What do islands tell us about modern human-environment relations?
President Marcus Stephen of Nauru, a tiny island nation in the Pacific about a third the size of Manhattan, urges us in the above op-ed to heed the warning provided by the recent history of his island.
Nauru entered the modern economy full-force in the early 20th century by strip mining and exporting its abundant phosphate around the world, to be used to manufacture explosives and fertilizer. By the 1960’s and 70’s, these exports had given the tiny country one of the highest per-capita incomes in the world. But, in the 1980’s the phosphate ran out: much of the island had been strip mined, and only a ring of fertile (and some built) landscape remained circling the island just inside a narrow outer ring of beach. Today, most of the mined area has just begun to be re-covered by vegetation, but the country’s economy remains fragile, heavily dependent on a few small sources of revenue, which the country uses to import practically everything it needs.
Life in Nauru seems tenuous.
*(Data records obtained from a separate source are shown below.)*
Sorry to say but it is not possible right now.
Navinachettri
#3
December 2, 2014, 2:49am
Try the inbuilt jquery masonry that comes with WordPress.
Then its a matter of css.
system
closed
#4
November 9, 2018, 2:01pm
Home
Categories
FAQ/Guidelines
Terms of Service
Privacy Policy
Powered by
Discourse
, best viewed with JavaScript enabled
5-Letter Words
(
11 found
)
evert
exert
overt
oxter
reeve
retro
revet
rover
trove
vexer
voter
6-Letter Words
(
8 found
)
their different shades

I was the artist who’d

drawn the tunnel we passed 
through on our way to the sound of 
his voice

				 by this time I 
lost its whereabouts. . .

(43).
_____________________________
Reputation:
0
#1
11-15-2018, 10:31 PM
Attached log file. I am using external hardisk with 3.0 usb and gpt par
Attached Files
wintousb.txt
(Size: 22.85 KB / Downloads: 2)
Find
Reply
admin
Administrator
The country can produce very little of what it needs. Its current government is working to replenish some of the natural wealth that was stripped away to supply modern industry elsewhere in the world, but how long will it take to return the island to a rich and productive landscape, particularly since the phosphate, produced by many millennia of bird droppings, as been stripped away to fertilize soils elsewhere in the world? To make matters worse, like many low-lying island nations, Nauru is threatened with becoming partially submerged as global warming melts glaciers, releasing their waters into the oceans.
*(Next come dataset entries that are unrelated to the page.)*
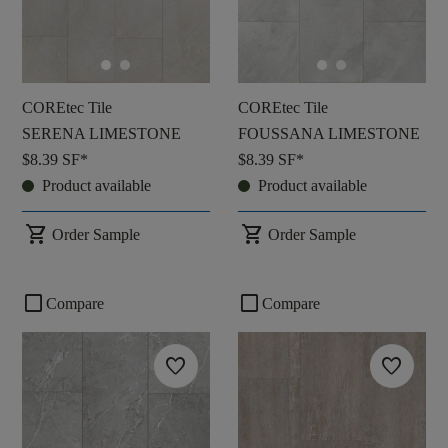
COREtec Tile
COREtec Tile
SERENA LIMESTONE
FOUSSANA LIMESTONE
$8.39
SF*
$8.39
SF*
Product available
Product available
shopping_cart
shopping_cart
Order Sample
Order Sample
check_box_outline_blank
check_box_outline_blank
Compare
Compare
favorite
favorite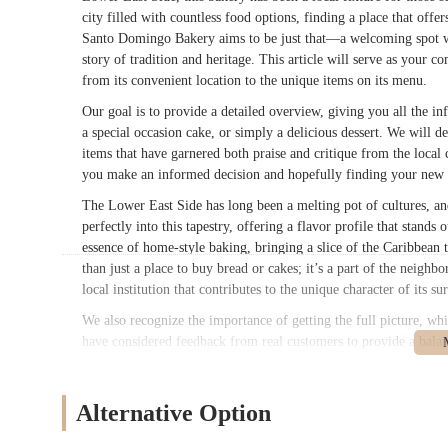
city filled with countless food options, finding a place that offe
Santo Domingo Bakery aims to be just that—a welcoming spot wher
story of tradition and heritage. This article will serve as you
from its convenient location to the unique items on its menu.
Our goal is to provide a detailed overview, giving you all the in
a special occasion cake, or simply a delicious dessert. We will de
items that have garnered both praise and critique from the local
you make an informed decision and hopefully finding your new f
The Lower East Side has long been a melting pot of cultures, and
perfectly into this tapestry, offering a flavor profile that stands
essence of home-style baking, bringing a slice of the Caribbean 
than just a place to buy bread or cakes; it’s a part of the neigh
local institution that contributes to the unique character of its s
We also recognize the importance of getting the full picture, w
have considered feedback from real customers to provide a bala
ensures that our description is not just promotional but genuine
time resident of the Lower East Side or just passing through, th
Bakery.
Alternative Option
Location and Accessibility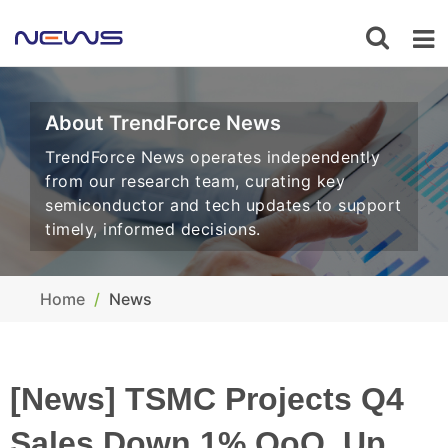
About TrendForce News
TrendForce News operates independently
from our research team, curating key
semiconductor and tech updates to support
timely, informed decisions.
Home
News
[News] TSMC Projects Q4
Sales Down 1% QoQ, Up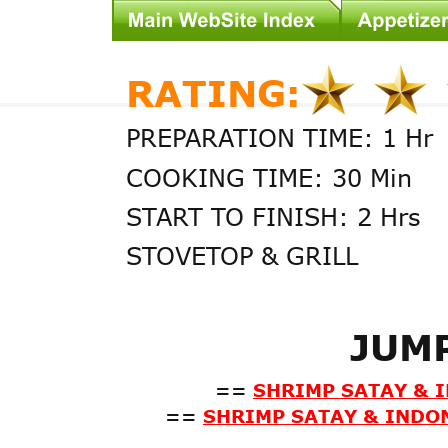
RATING:
PREPARATION TIME: 1 Hr
COOKING TIME: 30 Min
START TO FINISH: 2 Hrs
STOVETOP & GRILL
JUM
==
SHRIMP SATAY & 
==
SHRIMP SATAY & INDON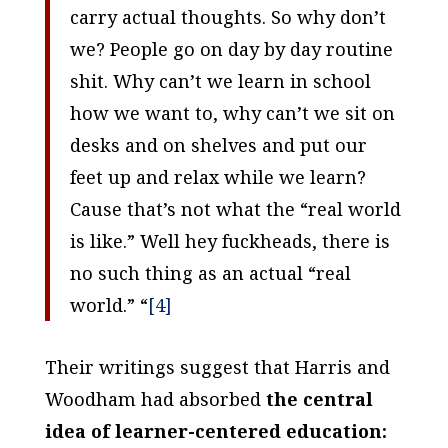
carry actual thoughts. So why don’t
we? People go on day by day routine
shit. Why can’t we learn in school
how we want to, why can’t we sit on
desks and on shelves and put our
feet up and relax while we learn?
Cause that’s not what the “real world
is like.” Well hey fuckheads, there is
no such thing as an actual “real
world.” “
[4]
Their writings suggest that Harris and
Woodham had absorbed
the central
idea of learner-centered education: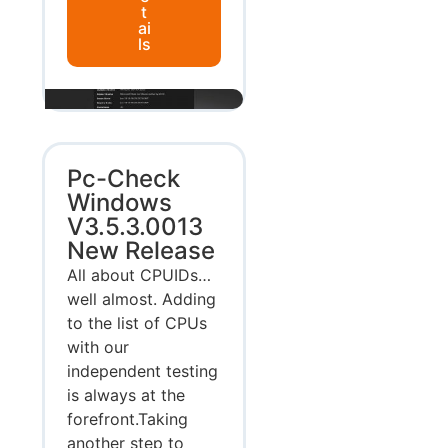
t
ai
ls
Pc-Check
Windows
V3.5.3.0013
New Release
All about CPUIDs…
well almost. Adding
to the list of CPUs
with our
independent testing
is always at the
forefront.Taking
another step to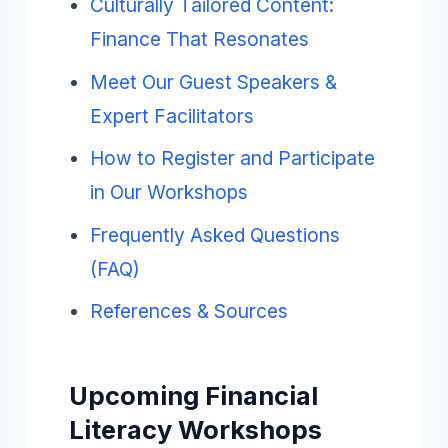
Culturally Tailored Content:
Finance That Resonates
Meet Our Guest Speakers &
Expert Facilitators
How to Register and Participate
in Our Workshops
Frequently Asked Questions
(FAQ)
References & Sources
Upcoming Financial
Literacy Workshops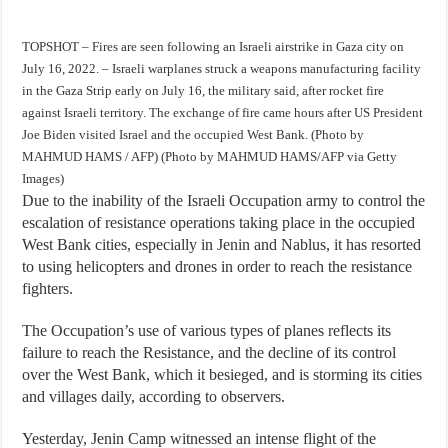
TOPSHOT – Fires are seen following an Israeli airstrike in Gaza city on
July 16, 2022. – Israeli warplanes struck a weapons manufacturing facility
in the Gaza Strip early on July 16, the military said, after rocket fire
against Israeli territory. The exchange of fire came hours after US President
Joe Biden visited Israel and the occupied West Bank. (Photo by
MAHMUD HAMS / AFP) (Photo by MAHMUD HAMS/AFP via Getty
Images)
Due to the inability of the Israeli Occupation army to control the
escalation of resistance operations taking place in the occupied
West Bank cities, especially in Jenin and Nablus, it has resorted
to using helicopters and drones in order to reach the resistance
fighters.
The Occupation’s use of various types of planes reflects its
failure to reach the Resistance, and the decline of its control
over the West Bank, which it besieged, and is storming its cities
and villages daily, according to observers.
Yesterday, Jenin Camp witnessed an intense flight of the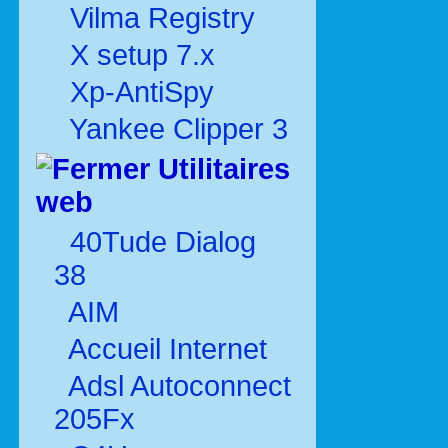
Vilma Registry
X setup 7.x
Xp-AntiSpy
Yankee Clipper 3
Utilitaires
web
40Tude Dialog
38
AIM
Accueil Internet
Adsl Autoconnect
205Fx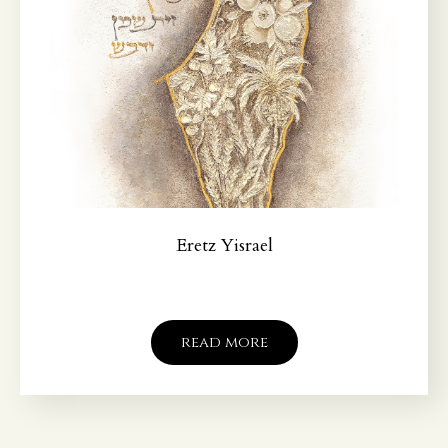
Eretz Yisrael
read more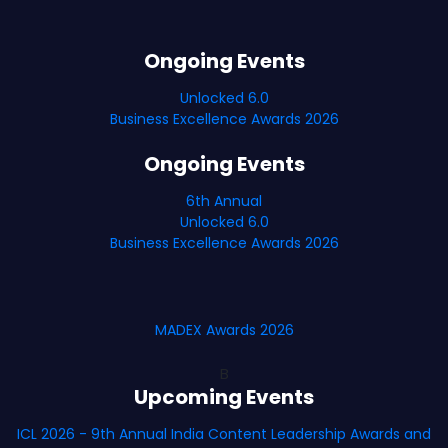
Ongoing Events
Unlocked 6.0
Business Excellence Awards 2026
Ongoing Events
6th Annual
Unlocked 6.0
Business Excellence Awards 2026
MADEX Awards 2026
B
Upcoming Events
ICL 2026 - 9th Annual India Content Leadership Awards and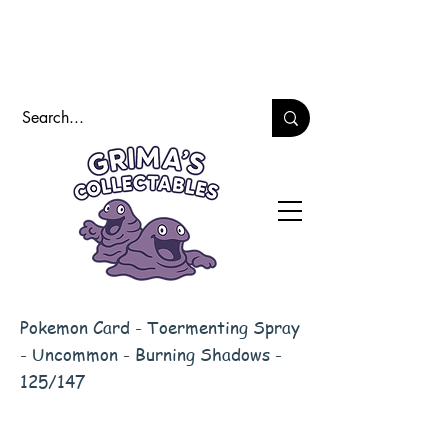
Pokemon Card - Toermenting Spray
- Uncommon - Burning Shadows -
125/147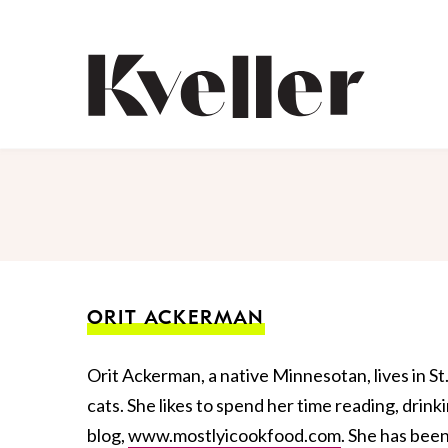
Skip
Skip
to
to
Content
Footer
Kveller
ORIT ACKERMAN
Orit Ackerman, a native Minnesotan, lives in St
cats. She likes to spend her time reading, drin
blog,
www.mostlyicookfood.com
. She has bee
In less than a century, the nation of Nauru has gone from virtual self sustenance to utter dependence and the possibility of demise. Its participation in the global economy brought it to this point in two ways: not only did the nation sell off its ecological heritage of fertility, but also its exports of guano arguably helped to fuel mechanized, fossil-fuel-driven agriculture and thus the greater exploitation of fossil fuels that has been the principle driver of global climate change, which may well on its own make Nauru uninhabitable.
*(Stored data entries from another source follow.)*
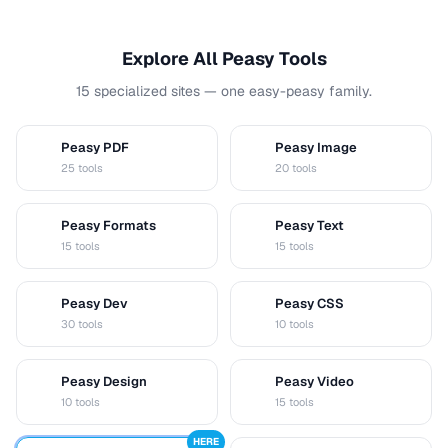
Explore All Peasy Tools
15 specialized sites — one easy-peasy family.
Peasy PDF
Peasy Image
P
I
25 tools
20 tools
Peasy Formats
Peasy Text
D
T
15 tools
15 tools
Peasy Dev
Peasy CSS
D
C
30 tools
10 tools
Peasy Design
Peasy Video
D
V
10 tools
15 tools
HERE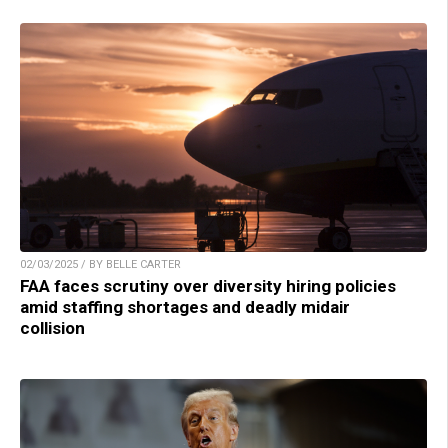
02/03/2025 / BY BELLE CARTER
FAA faces scrutiny over diversity hiring policies
amid staffing shortages and deadly midair
collision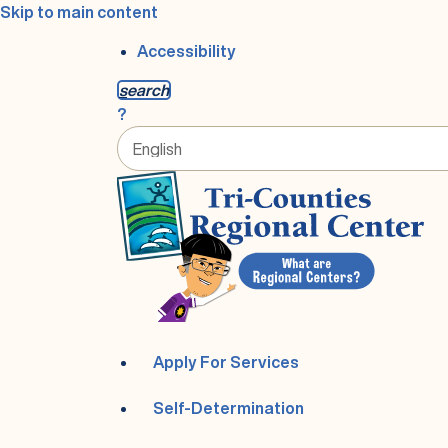
Skip to main content
Accessibility
s
earch
?
Apply For Services
Self-Determination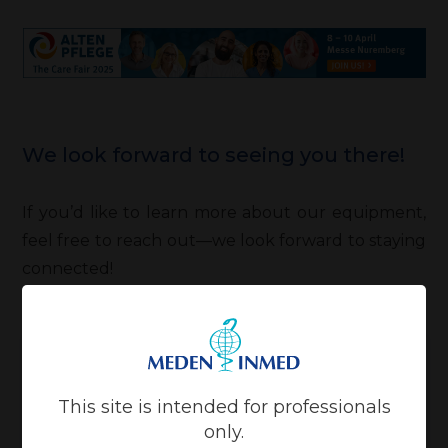
We look forward to seeing you there!
If you’d like to learn more about our equipment,
feel free to reach out—we look forward to staying
connected!
This site is intended for professionals
only.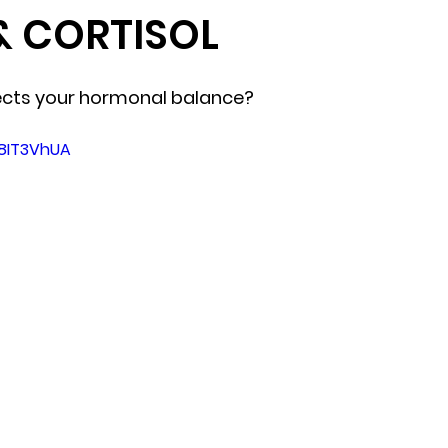
& CORTISOL
ects your hormonal balance?
e8IT3VhUA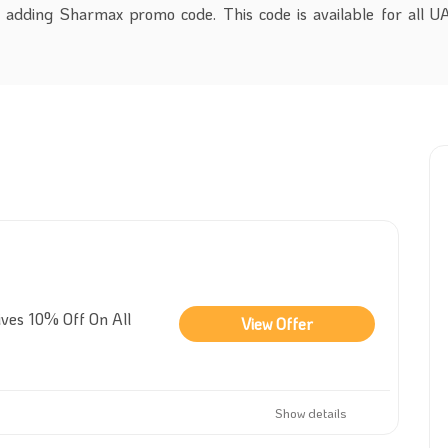
 adding Sharmax promo code. This code is available for all 
ves 10% Off On All
View Offer
Show details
The point is not to blame Nauruans, however. After all—in the modern global economy, few nations do not mine their resources for momentary gain. American farmers are mining—using up faster than the replacement rate—the Ogallala Aquifer lying below much of the western plain states to produce crops. Many fisheries in the oceans are depleted. Rainforests are felled at unsustainable rates. And so on. We use up nature in many cases as if there is no future, much as the Nauruans did their little island.
The important point, underlined by Mr. Stephen’s commentary, is to learn from this situation, to properly understand Nauru as a sort of microcosm of of the whole Earth—to see what moral, if any, this story tells. Islands have long taught us about environmental folly, and as Richard Grove explains in Green Imperialism: Tropical Island Edens and the Origins of Environmentalism, 1600-1860, the experiences of European colonizers on the small islands that they colonized in the Indian and Pacific Oceans and elsewhere, combined with other factors, gave them a new sense of limits of humanity’s uses of nature. Scientists and others studying these places could easily observe entire ecosystems for the first time, the limited numbers of creatures in those ecosystems, extinctions happening before their eyes, and other blatant effects of European resource extractions. Many of the same scientists also superimposed their Edenic ideals on these islands, re-imagining them as places untouched by human activity. Such were the origins of modern environmentalism—much earlier than the supposed late 20th-century origins.
Now, the president of one such island is sounding the alarm, asking us to look once again at what modern economic activity has done to his island, and to act before submersion makes recovery impossible.